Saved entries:

--*--

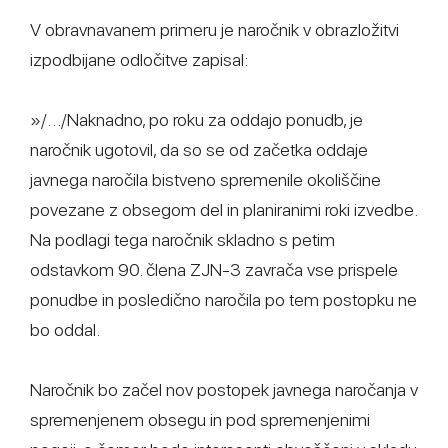
V obravnavanem primeru je naročnik v obrazložitvi
izpodbijane odločitve zapisal:
»/…/Naknadno, po roku za oddajo ponudb, je
naročnik ugotovil, da so se od začetka oddaje
javnega naročila bistveno spremenile okoliščine
povezane z obsegom del in planiranimi roki izvedbe.
Na podlagi tega naročnik skladno s petim
odstavkom 90. člena ZJN-3 zavrača vse prispele
ponudbe in posledično naročila po tem postopku ne
bo oddal.
Naročnik bo začel nov postopek javnega naročanja v
spremenjenem obsegu in pod spremenjenimi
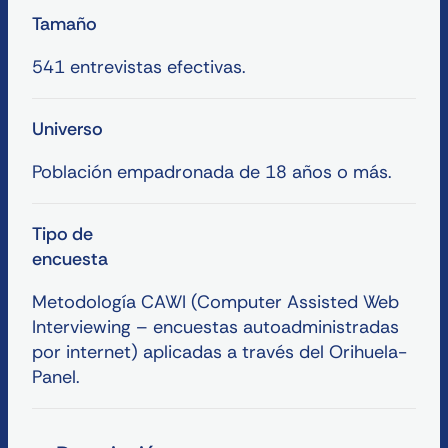
Tamaño
541 entrevistas efectivas.
Universo
Población empadronada de 18 años o más.
Tipo de
encuesta
Metodología CAWI (Computer Assisted Web
Interviewing – encuestas autoadministradas
por internet) aplicadas a través del Orihuela-
Panel.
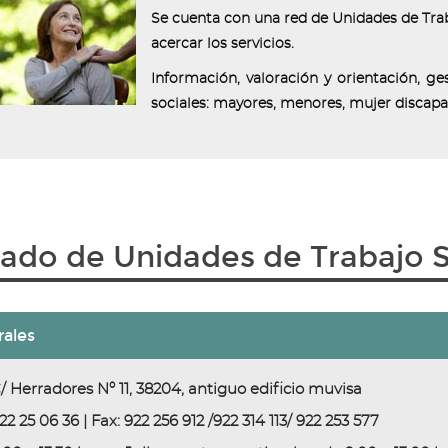
Se cuenta con una red de
Unidades de Trab
acercar los servicios.
Información, valoración y orientación, ge
sociales: mayores, menores, mujer discapa
tado de Unidades de Trabajo S
rales
/ Herradores Nº 11, 38204, antiguo edificio muvisa
22 25 06 36 | Fax: 922 256 912 /922 314 113/ 922 253 577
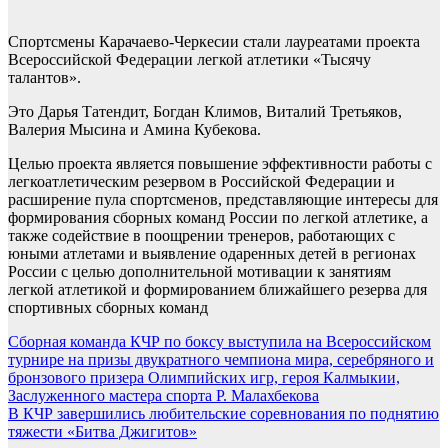
Спортсмены Карачаево-Черкесии стали лауреатами проекта
Всероссийской Федерации легкой атлетики «Тысячу
талантов».
Это Дарья Татендит, Богдан Климов, Виталий Третьяков,
Валерия Мысина и Амина Кубекова.
Целью проекта является повышение эффективности работы с
легкоатлетическим резервом в Российской Федерации и
расширение пула спортсменов, представляющие интересы для
формирования сборных команд России по легкой атлетике, а
также содействие в поощрении тренеров, работающих с
юными атлетами и выявление одаренных детей в регионах
России с целью дополнительной мотивации к занятиям
легкой атлетикой и формированием ближайшего резерва для
спортивных сборных команд
Навигация
Сборная команда КЧР по боксу выступила на Всероссийском
турнире на призы двукратного чемпиона мира, серебряного и
по
бронзового призера Олимпийских игр, героя Калмыкии,
записям
Заслуженного мастера спорта Р. Малахбекова
В КЧР завершились любительские соревнования по поднятию
тяжести «Битва Джигитов»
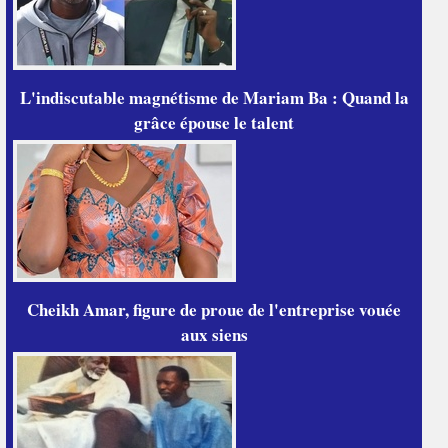
L'indiscutable magnétisme de Mariam Ba : Quand la
grâce épouse le talent
Cheikh Amar, figure de proue de l'entreprise vouée
aux siens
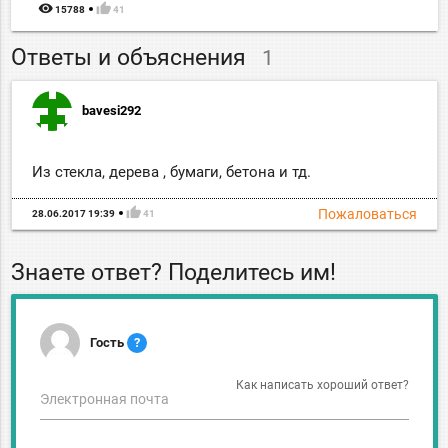
remove_red_eye
thumb_up
15788
41
Ответы и объяснения
1
bavesi292
Из стекла, дерева , бумаги, бетона и тд.
thumb_up
Пожаловаться
28.06.2017 19:39
41
Знаете ответ? Поделитесь им!
Гость
?
Как написать хороший ответ?
Электронная почта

--*--

- [Directions]
Which lines above contain the word "naročila"? Copy each one.

- [Written response]
javnega naročila bistveno spremenile okoliščine
ponudbe in posledično naročila po tem postopku ne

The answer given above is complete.